§ **ASSIGNMENT**:
Please give the whole listing again exactly, without any of its pictures.

§ **THE DATA**:
Start of Block

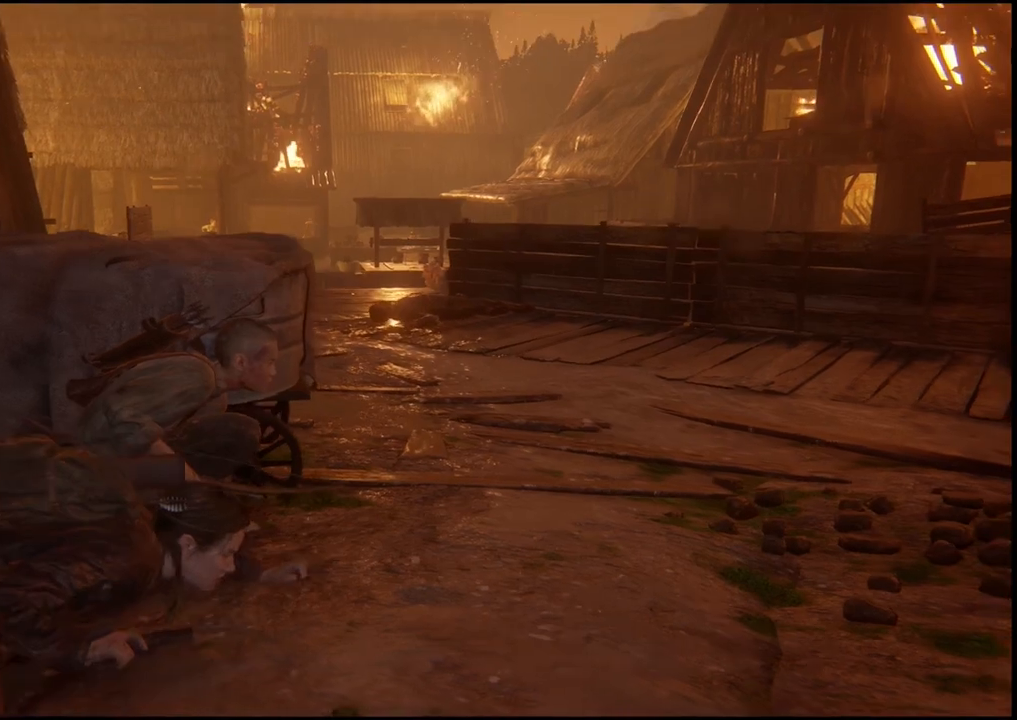
{"buttons": ["DPAD_LEFT"], "left_stick": "center", "right_stick": "center", "events": [[33, "right_stick", "right"], [283, "right_stick", "center"], [467, "DPAD_LEFT", "down"]]}
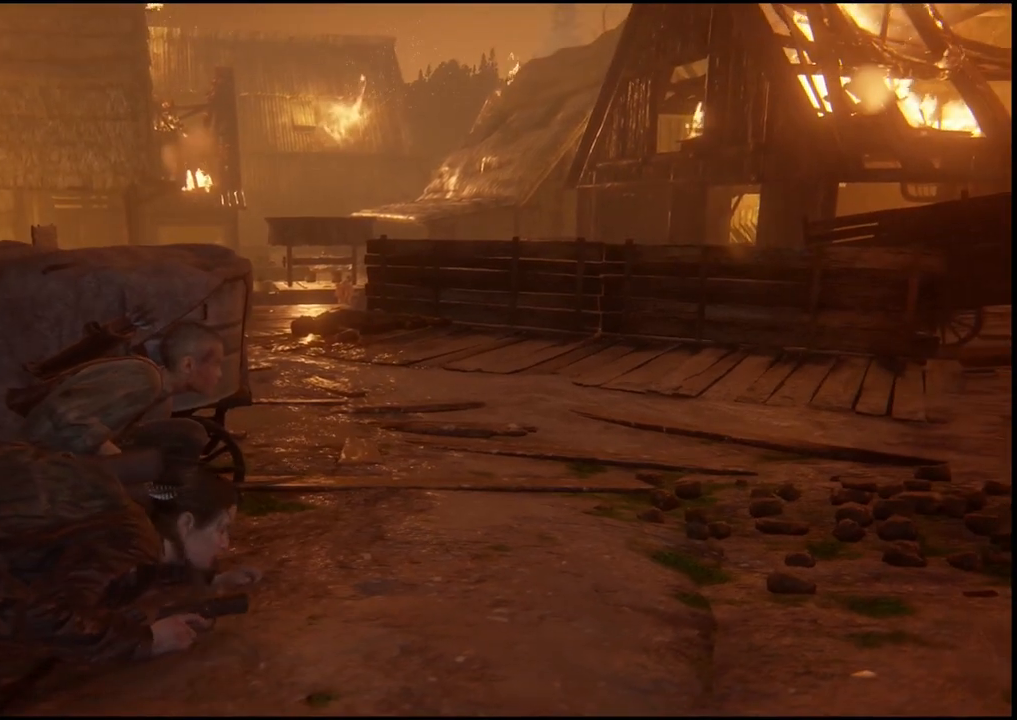
{"buttons": [], "left_stick": "center", "right_stick": "center", "events": [[100, "DPAD_LEFT", "up"]]}
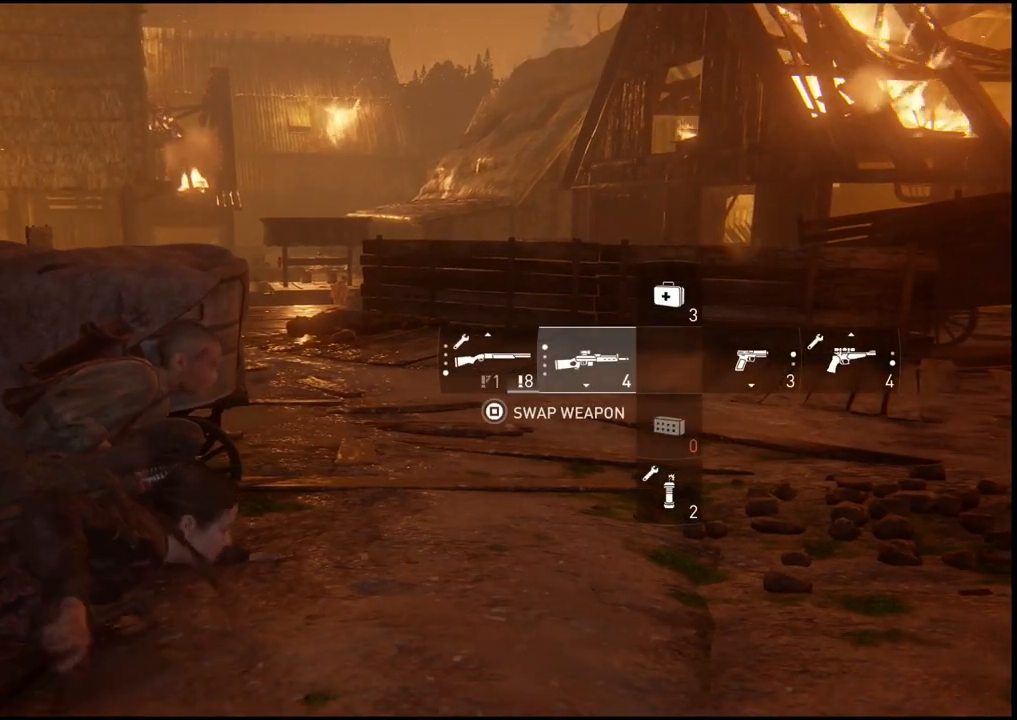
{"buttons": [], "left_stick": "center", "right_stick": "center", "events": []}
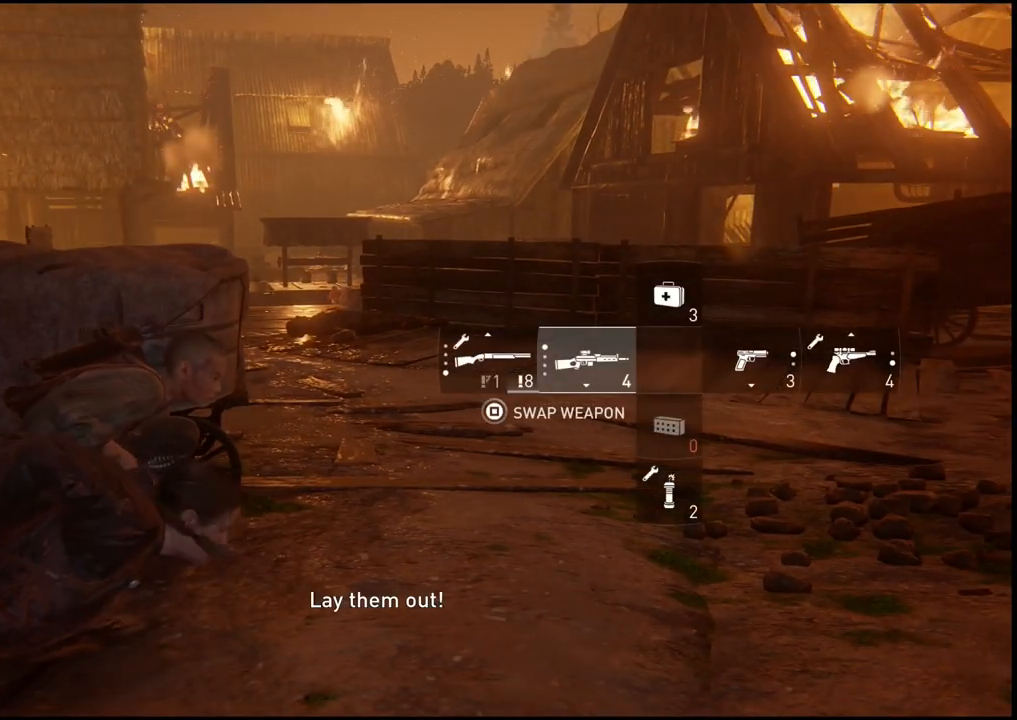
{"buttons": [], "left_stick": "center", "right_stick": "center", "events": []}
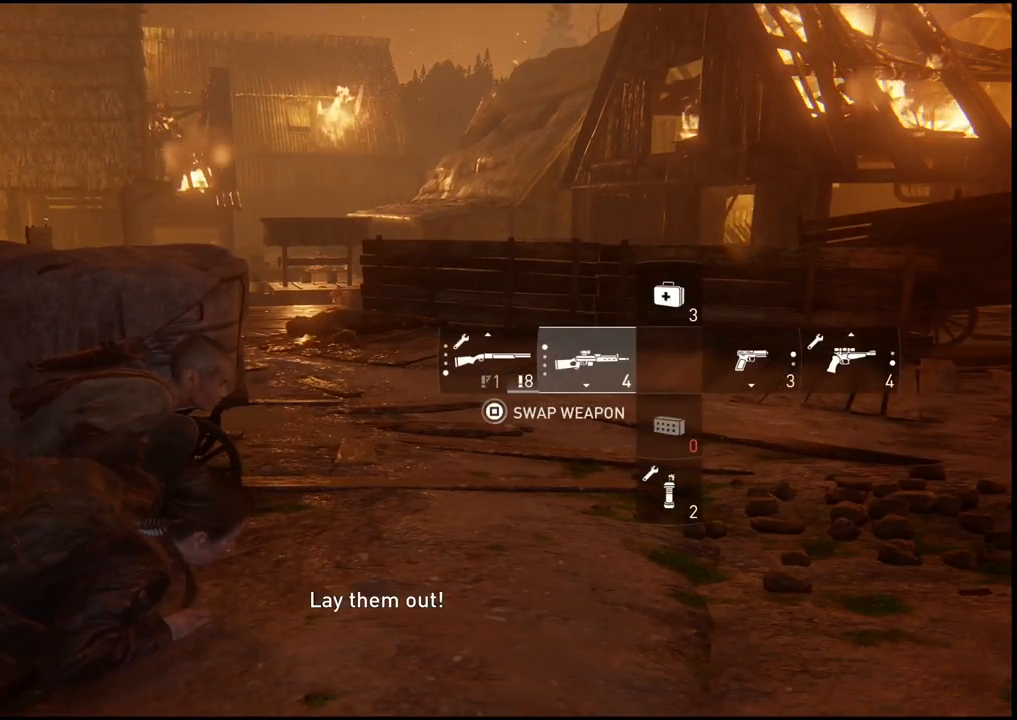
{"buttons": [], "left_stick": "center", "right_stick": "center", "events": []}
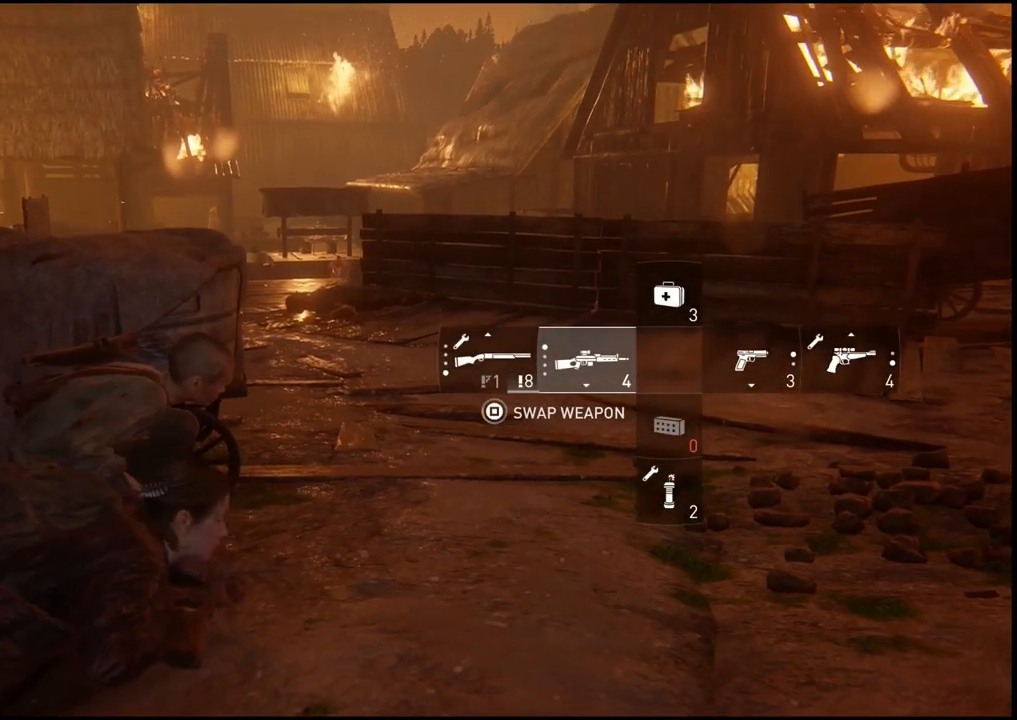
{"buttons": [], "left_stick": "left", "right_stick": "center", "events": [[167, "left_stick", "left"]]}
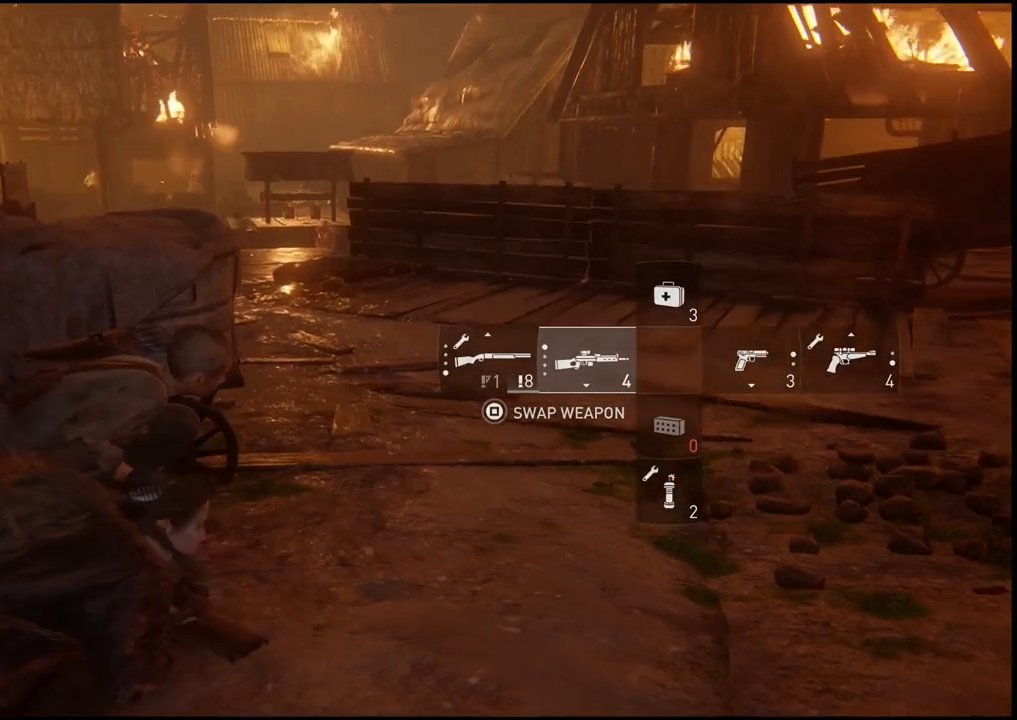
{"buttons": [], "left_stick": "center", "right_stick": "center", "events": [[17, "left_stick", "center"]]}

End of Block

§ **SOLUTION TO THE EXERCISE**:
{"buttons": ["DPAD_LEFT"], "left_stick": "center", "right_stick": "center", "events": [[33, "right_stick", "right"], [283, "right_stick", "center"], [467, "DPAD_LEFT", "down"]]}
{"buttons": [], "left_stick": "center", "right_stick": "center", "events": [[100, "DPAD_LEFT", "up"]]}
{"buttons": [], "left_stick": "center", "right_stick": "center", "events": []}
{"buttons": [], "left_stick": "center", "right_stick": "center", "events": []}
{"buttons": [], "left_stick": "center", "right_stick": "center", "events": []}
{"buttons": [], "left_stick": "left", "right_stick": "center", "events": [[167, "left_stick", "left"]]}
{"buttons": [], "left_stick": "center", "right_stick": "center", "events": [[17, "left_stick", "center"]]}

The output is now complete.